5) If you have a choice between living in an earthquake-prone area or a tornado or hurricane prone area, which would you choose/avoid, and why?
I’d prefer to be right where I am. As I said, big earthquakes aren’t that common here, despite the fact that NZ is split by the ol’ Ring of Fire. We get tornadoes and cyclones in this country – I prefer the rare to the more common, every time.

I’ve felt both types. I think it has to do with the earthquake itself (some of them last longer than others) and how far you are from the epicenter (different types of earthquake waves travel at different speeds in the ground).

Here’s a booklet I’ve heard about.

As for the bookcases, you can get straps to hold them to the walls. You can order them online, or someone at a local hardware store would probably know where to get them if they didn’t sell them.

That doesn’t happen in real earthquakes, only in movie earthquakes, and even then only to major evil characters. If you find yourself in a movie earthquake, you should climb the nearest cell phone tower- we learned from 10.5 Apocalypse that there will still be cell phone service in Southern California, even after a 10.5 magnitude earthquake.

  1. Have you ever experienced an earthquake? When was your most recent experience?
    Once that I know of. I don’t remember when it was exactly, but around six or seven years ago.

  2. If so, what’s the largest magnitude quake you’ve ever felt? Describe your experience.
    I don’t know. I thought it was a low-flying plane or a really big truck passing by. I only learned it was an earthquake the next day.
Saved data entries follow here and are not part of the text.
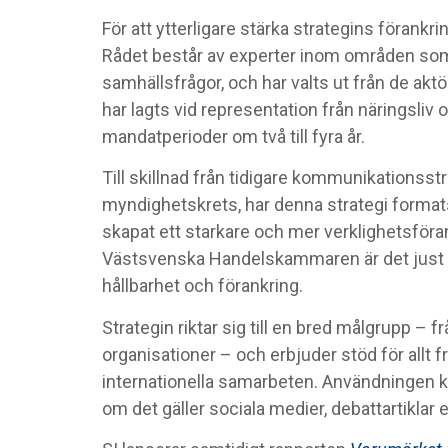
För att ytterligare stärka strategins förankr
Rådet består av experter inom områden som e
samhällsfrågor, och har valts ut från de aktö
har lagts vid representation från näringsl
mandatperioder om två till fyra år.
Till skillnad från tidigare kommunikationsst
myndighetskrets, har denna strategi format
skapat ett starkare och mer verklighetsföran
Västsvenska Handelskammaren är det just 
hållbarhet och förankring.
Strategin riktar sig till en bred målgrupp –
organisationer – och erbjuder stöd för allt 
internationella samarbeten. Användningen k
om det gäller sociala medier, debattartiklar 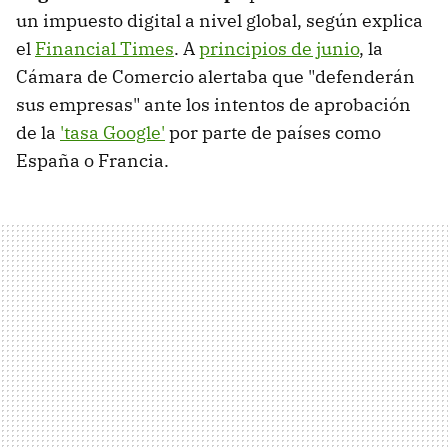
un impuesto digital a nivel global, según explica
el
Financial Times
. A
principios de junio
, la
Cámara de Comercio alertaba que "defenderán
sus empresas" ante los intentos de aprobación
de la
'tasa Google'
por parte de países como
España o Francia.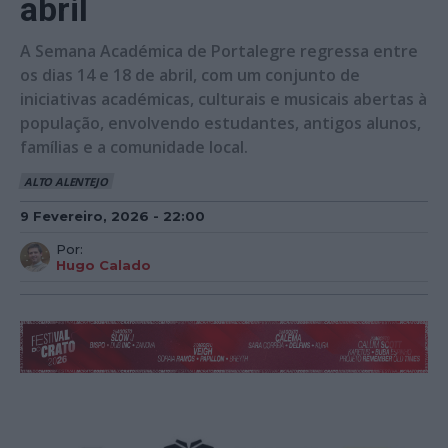
abril
A Semana Académica de Portalegre regressa entre
os dias 14 e 18 de abril, com um conjunto de
iniciativas académicas, culturais e musicais abertas à
população, envolvendo estudantes, antigos alunos,
famílias e a comunidade local.
ALTO ALENTEJO
9 Fevereiro, 2026 - 22:00
Por:
Hugo Calado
  3. Regardless of whether you’ve experienced one or not, do you fear earthquakes?
    Not at all. Now, if I lived somewhere like California, perhaps.
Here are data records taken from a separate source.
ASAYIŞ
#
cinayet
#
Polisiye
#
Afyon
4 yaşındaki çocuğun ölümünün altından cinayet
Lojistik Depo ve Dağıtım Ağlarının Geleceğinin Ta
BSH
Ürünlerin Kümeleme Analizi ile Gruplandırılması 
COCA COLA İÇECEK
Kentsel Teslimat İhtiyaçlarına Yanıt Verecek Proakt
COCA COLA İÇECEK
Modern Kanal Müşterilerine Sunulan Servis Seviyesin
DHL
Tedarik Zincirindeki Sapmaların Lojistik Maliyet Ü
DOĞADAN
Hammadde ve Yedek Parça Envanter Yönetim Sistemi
  4. If you live in earthquake territory, do you have a preparedness kit?
    No and no. The only stuff I tend to keep on hand is stuff for when the power’s out or I’m snowed in (which itself has only happened once, but those five days were quite enough, thank you).

  5. If you have a choice between living in an earthquake-prone area or a tornado or hurricane prone area, which would you choose/avoid, and why?
    I’ll take hurricane. They’re just rain by the time they get here anyway. If you mean I have to choose somewhere that gets severe earthquakes, tornadoes, or hurricanes, I still pick hurricane. At least you get advanced warning to either batten down or run away.